Pretoria’s moral mindedness and expenditure of most of its attention and precious resources on Gaza is on a place where we have little influence and limited reach. “Black lives matter”should not be a slogan dejure on American campuses. Rather it is meant to be a foundation stone of our foreign policy. But in our own foreign policy backyard, again you will search in vain for a single coherent action step or useful idea for addressing the dire and deathly situation in either Sudan or Ethiopia.
Ethiopia’s assault on the Tigrayans has caused an estimated 600 000 deaths, and Sudan this week catapulted to world attention with The Economist, for example, headlining its “catastrophic war” as “the worlds’ problem”.
There will be no university council resolutions here to demand action for a situation where “1 500 000 people have been slaughtered, 10 million people have been forced to flee their homes … and a famine looms that, on some estimates, could see 2.5 million people die by the end of the year”.

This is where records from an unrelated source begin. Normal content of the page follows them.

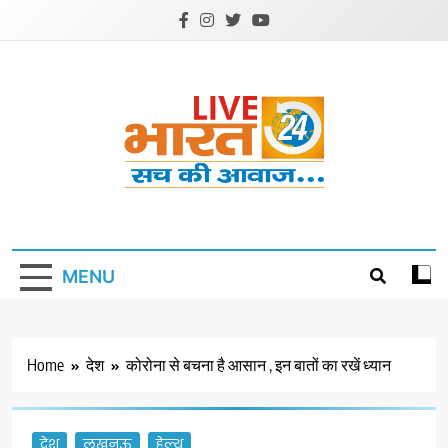
Skip
to
content
Livebharat24
Khabar har din ki
MENU
Home
देश
कोरोना से बचना है आसान , इन बातों का रखें ध्यान
देश
लखनऊ
हेल्थ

Given that South Africa has a prime influence on the continent and prioritises Africa as key to its demands for representation on global platforms and foundational to foreign policy, a search for either a statement or step beyond boilerplate banalities yields little.
It is true that, in January, President Cyril Ramaphosa extraordinarily provided presidential facetime and pomp in Pretoria for one of the belligerents embroiled in Sudan’s dreadful purge of its population. He met with Rapid Support Forces (RSF) leader General Mohamed Dagalo in pursuit of “peace efforts”.

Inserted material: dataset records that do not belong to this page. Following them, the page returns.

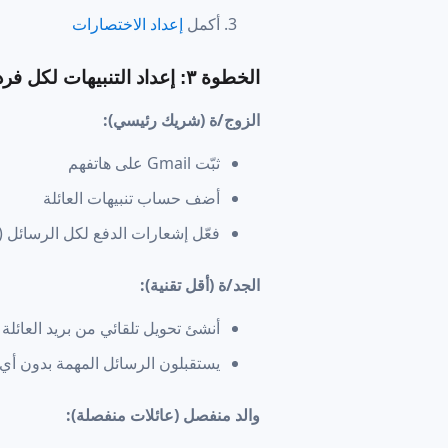
أكمل
إعداد الاختصارات
الخطوة ٣: إعداد التنبيهات لكل فرد
الزوج/ة (شريك رئيسي):
ثبّت Gmail على هاتفهم
أضف حساب تنبيهات العائلة
فعّل إشعارات الدفع لكل الرسائل (أو
الجد/ة (أقل تقنية):
أنشئ تحويل تلقائي من بريد العائل
يستقبلون الرسائل المهمة بدون أي
والد منفصل (عائلات منفصلة):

There’s been no sign of that since and – according to a report from the credible Alex de Waal, an Africa expert at the World Peace Foundation of Tufts University – Ramaphosa’s guest has taken an interesting approach to both peacemaking and his own citizens.
“The RSF militiamen, atop Toyota land cruisers, are mobile and ruthless. They rampaged through Khartoum’s [Sudan’s capital] residential neighbourhoods, stripping them of everything that could be stolen and vandalising much of what remained.

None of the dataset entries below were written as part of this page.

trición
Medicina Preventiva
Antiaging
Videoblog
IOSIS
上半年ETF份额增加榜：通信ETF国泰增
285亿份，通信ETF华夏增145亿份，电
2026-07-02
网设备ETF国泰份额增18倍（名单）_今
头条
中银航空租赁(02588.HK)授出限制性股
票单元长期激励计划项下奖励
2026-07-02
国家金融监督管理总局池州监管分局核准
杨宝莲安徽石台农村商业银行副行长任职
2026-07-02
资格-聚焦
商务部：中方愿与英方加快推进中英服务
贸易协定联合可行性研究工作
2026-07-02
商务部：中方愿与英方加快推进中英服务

“They [RSF militias] lived down to their notorious reputation for rape, pillage and murder. In western Darfur, the RSF and its tribal allies stand accused of genocidal slaughter of the local Masalit people,” De Waal writes.
While South Africa and Ramaphosa have been in the front rank of countries calling out what they term “Israel’s genocide” in Gaza, the eerie silence and inattention to a catastrophe on an unfathomably larger scale, much closer to home, in our direct sphere of influence presents a stunning contrast.
And perhaps on par with the implications spilling out of Gaza, the Sudan crisis is not confined to its own borders, horrifying as the scenes there or carnage and displacement might be. Sudan, in the words of The Economist, is a “chaos machine”. Its war sucks in malign forces from the surrounding region then spews out instability which, unless the conflict is checked, will only get worse.
Consequences of Sudan’s collapse for the region
Empathy with the deep suffering of the benighted Sudanese is one reason for Ubuntu there. But in geostrategic and African terms, the arc is much wider.
As the same report notes, “the collapse of Sudan – at the intersection of Africa and the Middle East, with seven fragile neighbours and some 800km of coast on the turbulent Red Sea, has alarming geopolitical consequences too”.
A great deal of South Africa’s policy on Africa is subcontracted to various organs of the Africa Union and its regional bodies, on which entity this country expends much time and treasure. In this regard, Kenyan academic Ken Opalo offered a recent and damning indictment: “The failures of these institutions are on African political leaders and diplomats – arguably the most complacent elites in the world.”
It’s time, perhaps, to end the complacency, stir some action and help bring peace and justice to our own region. Only then will the foundational claim of “a better Africa and a better world” begin to chime with some credibility. Not whatabout, but a case of “must-do”.